TO DO: Every line below between the line holding "시 빠르게 대응하는 능력으로, 이것이 백신의 원리입니다." and the line holding "потребовать аналогичный товар из подменного", inclusive, should be repeated exactly, and all other lines omitted.

== DATA FOR THE TASK

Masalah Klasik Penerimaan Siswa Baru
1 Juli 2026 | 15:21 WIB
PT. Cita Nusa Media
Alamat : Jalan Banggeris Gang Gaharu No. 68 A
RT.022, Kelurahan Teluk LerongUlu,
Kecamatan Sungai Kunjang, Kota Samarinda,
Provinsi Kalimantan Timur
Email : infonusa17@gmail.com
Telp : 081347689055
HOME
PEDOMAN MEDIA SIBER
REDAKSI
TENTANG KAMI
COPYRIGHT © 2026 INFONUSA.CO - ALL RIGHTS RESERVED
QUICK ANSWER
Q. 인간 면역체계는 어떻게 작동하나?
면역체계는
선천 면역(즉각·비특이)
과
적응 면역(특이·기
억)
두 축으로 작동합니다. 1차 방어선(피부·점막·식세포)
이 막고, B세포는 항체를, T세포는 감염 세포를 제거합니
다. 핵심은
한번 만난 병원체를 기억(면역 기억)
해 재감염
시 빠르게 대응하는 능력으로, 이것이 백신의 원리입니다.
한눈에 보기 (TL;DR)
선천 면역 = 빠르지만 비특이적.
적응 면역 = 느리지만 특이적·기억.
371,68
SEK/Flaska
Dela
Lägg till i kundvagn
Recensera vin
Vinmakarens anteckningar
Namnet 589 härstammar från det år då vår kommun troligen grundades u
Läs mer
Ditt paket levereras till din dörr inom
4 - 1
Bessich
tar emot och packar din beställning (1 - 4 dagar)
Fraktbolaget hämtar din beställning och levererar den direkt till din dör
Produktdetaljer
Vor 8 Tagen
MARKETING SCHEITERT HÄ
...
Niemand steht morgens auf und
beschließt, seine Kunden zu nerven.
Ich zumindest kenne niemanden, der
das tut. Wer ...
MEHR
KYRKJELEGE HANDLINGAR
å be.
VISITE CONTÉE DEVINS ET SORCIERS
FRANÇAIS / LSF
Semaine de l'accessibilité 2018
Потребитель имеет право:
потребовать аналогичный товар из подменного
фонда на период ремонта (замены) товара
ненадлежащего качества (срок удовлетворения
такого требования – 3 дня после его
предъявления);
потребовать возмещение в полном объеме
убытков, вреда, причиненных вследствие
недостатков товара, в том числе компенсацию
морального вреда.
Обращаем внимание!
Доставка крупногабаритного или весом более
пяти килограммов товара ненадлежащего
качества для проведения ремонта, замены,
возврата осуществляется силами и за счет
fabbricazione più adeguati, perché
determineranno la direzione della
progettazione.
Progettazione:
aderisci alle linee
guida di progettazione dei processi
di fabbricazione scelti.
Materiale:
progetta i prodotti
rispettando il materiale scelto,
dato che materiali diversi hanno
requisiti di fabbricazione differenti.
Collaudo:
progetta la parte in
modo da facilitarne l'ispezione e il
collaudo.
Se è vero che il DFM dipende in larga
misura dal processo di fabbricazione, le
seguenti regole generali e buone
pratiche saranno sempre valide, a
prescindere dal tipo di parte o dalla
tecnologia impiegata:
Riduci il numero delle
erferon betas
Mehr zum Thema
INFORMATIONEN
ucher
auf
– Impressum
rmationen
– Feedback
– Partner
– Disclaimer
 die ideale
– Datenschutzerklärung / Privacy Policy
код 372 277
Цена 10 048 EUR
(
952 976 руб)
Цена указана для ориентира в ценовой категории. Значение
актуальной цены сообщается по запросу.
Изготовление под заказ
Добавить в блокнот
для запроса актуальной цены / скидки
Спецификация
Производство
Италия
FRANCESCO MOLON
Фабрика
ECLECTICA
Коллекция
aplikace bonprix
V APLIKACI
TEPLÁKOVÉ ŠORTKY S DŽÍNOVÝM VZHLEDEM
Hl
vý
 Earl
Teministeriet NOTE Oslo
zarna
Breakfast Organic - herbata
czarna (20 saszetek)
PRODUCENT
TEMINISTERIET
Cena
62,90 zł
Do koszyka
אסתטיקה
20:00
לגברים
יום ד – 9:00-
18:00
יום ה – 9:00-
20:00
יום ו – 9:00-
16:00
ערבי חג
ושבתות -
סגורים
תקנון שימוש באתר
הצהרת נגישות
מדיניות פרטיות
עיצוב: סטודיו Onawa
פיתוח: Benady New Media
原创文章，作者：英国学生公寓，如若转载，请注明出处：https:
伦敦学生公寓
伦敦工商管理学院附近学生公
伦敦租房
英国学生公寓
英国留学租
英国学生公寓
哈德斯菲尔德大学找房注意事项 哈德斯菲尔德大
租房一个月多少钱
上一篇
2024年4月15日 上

====

RESPONSE TO THE EXERCISE:
시 빠르게 대응하는 능력으로, 이것이 백신의 원리입니다.
한눈에 보기 (TL;DR)
선천 면역 = 빠르지만 비특이적.
적응 면역 = 느리지만 특이적·기억.
371,68
SEK/Flaska
Dela
Lägg till i kundvagn
Recensera vin
Vinmakarens anteckningar
Namnet 589 härstammar från det år då vår kommun troligen grundades u
Läs mer
Ditt paket levereras till din dörr inom
4 - 1
Bessich
tar emot och packar din beställning (1 - 4 dagar)
Fraktbolaget hämtar din beställning och levererar den direkt till din dör
Produktdetaljer
Vor 8 Tagen
MARKETING SCHEITERT HÄ
...
Niemand steht morgens auf und
beschließt, seine Kunden zu nerven.
Ich zumindest kenne niemanden, der
das tut. Wer ...
MEHR
KYRKJELEGE HANDLINGAR
å be.
VISITE CONTÉE DEVINS ET SORCIERS
FRANÇAIS / LSF
Semaine de l'accessibilité 2018
Потребитель имеет право:
потребовать аналогичный товар из подменного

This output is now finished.